|Returning to a loving God, or continuing with deep seated rebellion, and wandering alone?|
One Lenten author wrote this: “I remember a mother coming to talk to me about her drug addicted son. He had been a trial to his family for a long time. He had lied to his mother, stolen from her, and even physically threatened her. He would leave home or be asked to leave but he would always return. I asked the mother why she kept putting up with this misery. She said simply, ‘Love always hopes.'”
We welcome, attend and support community initiatives or forums which work on ways of responding to drug or other addictions.
However, we sometimes try to give up on a relationship. Nothing can take the relationship away, however.
We may want to give up on the poor and suffering, or refugees like those from Syria today. But history shows that the future of any society depends on how it treats the poor, the elderly, and children.
We try to give up on difficult relationships, but we find ‘famine’ in their absence.
Divine love never runs low on hope. If one person ‘gives up’, another may step in to heal the breach. At the time of the breakup of my parents’ marriage, my grandfather became a father figure to me, who came to me in my grief and aloneness; and had compassion on me; and embraced me in countless ways.
Lk 15.11-32: “Yet at a distance, his father saw him and had compassion, and ran and embraced him and kissed him.”
“Henri Nouwen was so taken by Rembrandt’s painting that he wrote The Return of the Prodigal Son: A Story of Homecoming (1992).” In the custom of that region of the Mediterranean, for the child to ask for their inheritance was tantamount to wishing the parent dead. What a wound in a parent’s heart! Yet, the loving Father did not give up. Note that no one told the father that the son was coming home. The father personally waited and with his own eyes strained for the first far off sign of a familiar figure returning home – so it cannot have been a very productive time on the farm!
The loving father’s eyes became fixed on something that the farm workers could not see. They still could not see what it was, while the Father was already running across the field, taking the shortest way to intercept the thin, lone figure of his son, coming home.
The son suffered adversity. If adversity brings us home, let adversity roll on. As Shakespeare said, “Sweet are the uses of adversity / Which, like the toad, ugly and venomous/ Wears yet a precious jewel in his head” (As You Like It Act 2 Sc I).
God works and waits to bring us home. Our parents and our children wait to have us come home, in our hearts, to them.
Is this to be yet one more day on which our response to them is that of a stone heart? Or can we allow our hard hearts to break, can we allow ourselves not to creep home, but to “run” home, home to God, home to parents, home to children. We do not merely greet them politely, but rather fall on their necks and kiss them. This is the very picture of the servant in Phil 2.

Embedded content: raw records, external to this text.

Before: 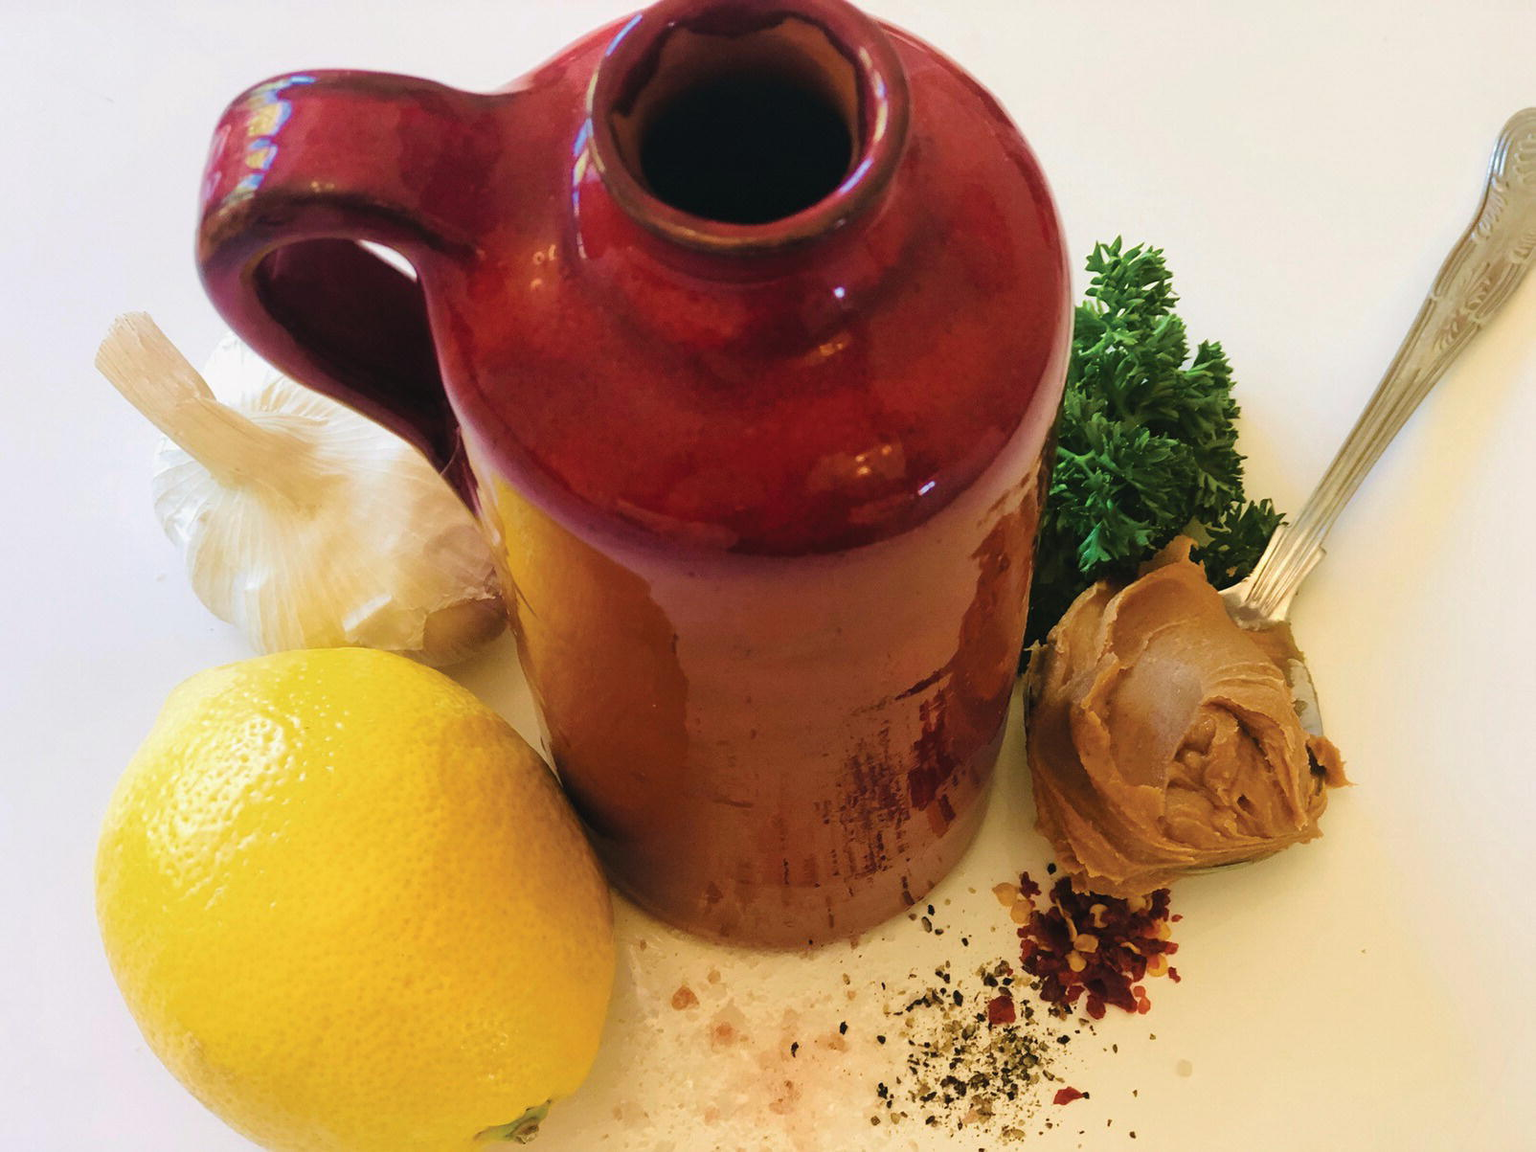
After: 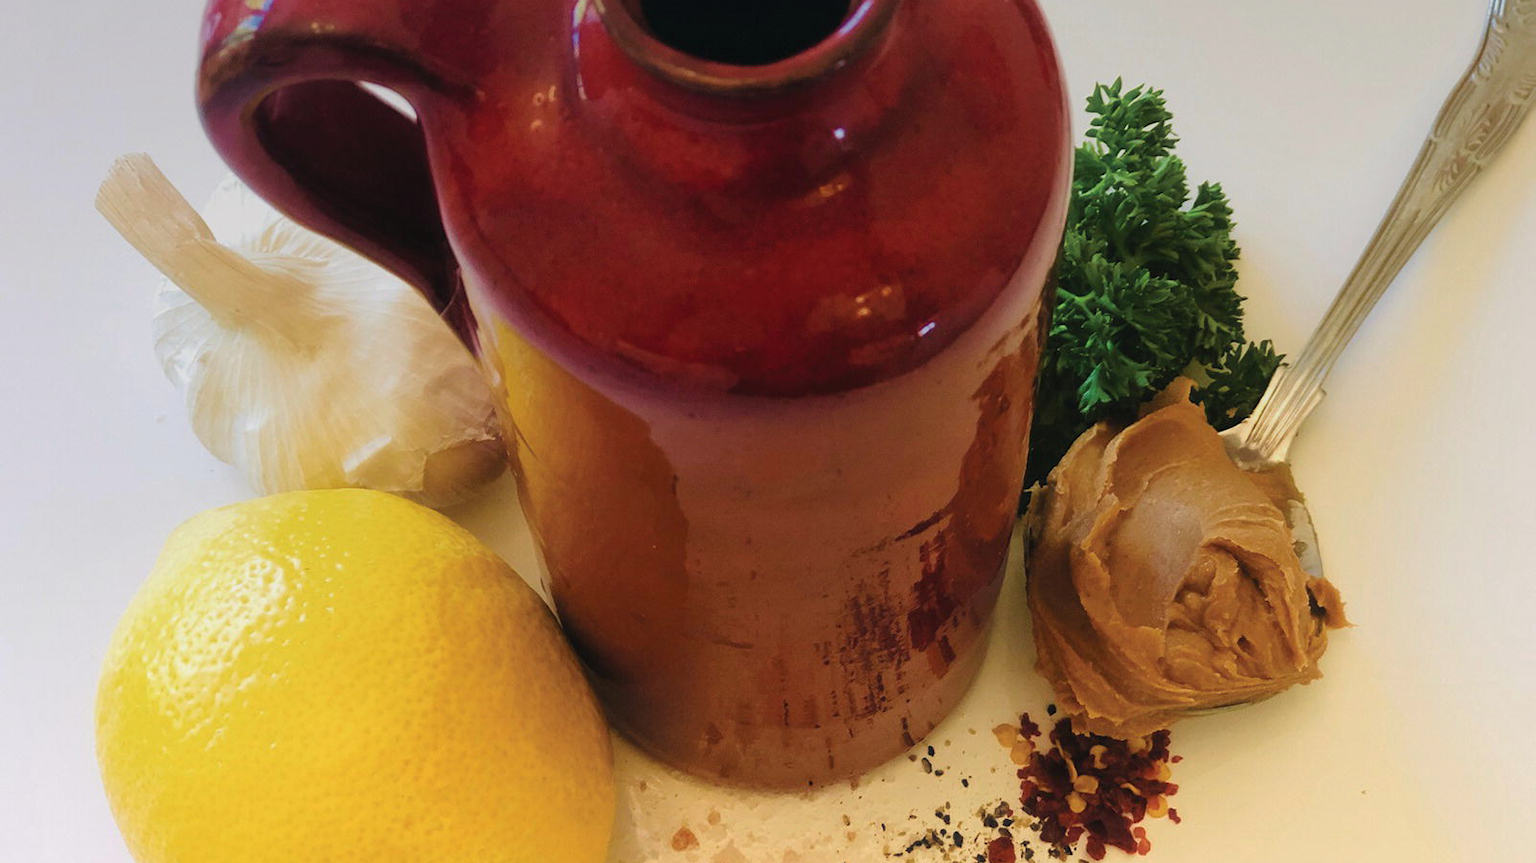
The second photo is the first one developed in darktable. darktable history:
crop: top 13.819%, bottom 11.169%
haze removal: strength -0.05
graduated density: on, module defaults
color balance: mode lift, gamma, gain (sRGB)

Do you experience a “famine” in space between yourself and God, or between yourself and a parent or a child? If so, then here is the feast of the new creation in Christ: community. “Hear, o Israel: love the Lord your God with all of your heart, all of your being, and all of your mind, and your neighbour”– parents, children, and the suffering stranger–“as yourself. On these two commandments hang all the law and the prophets.”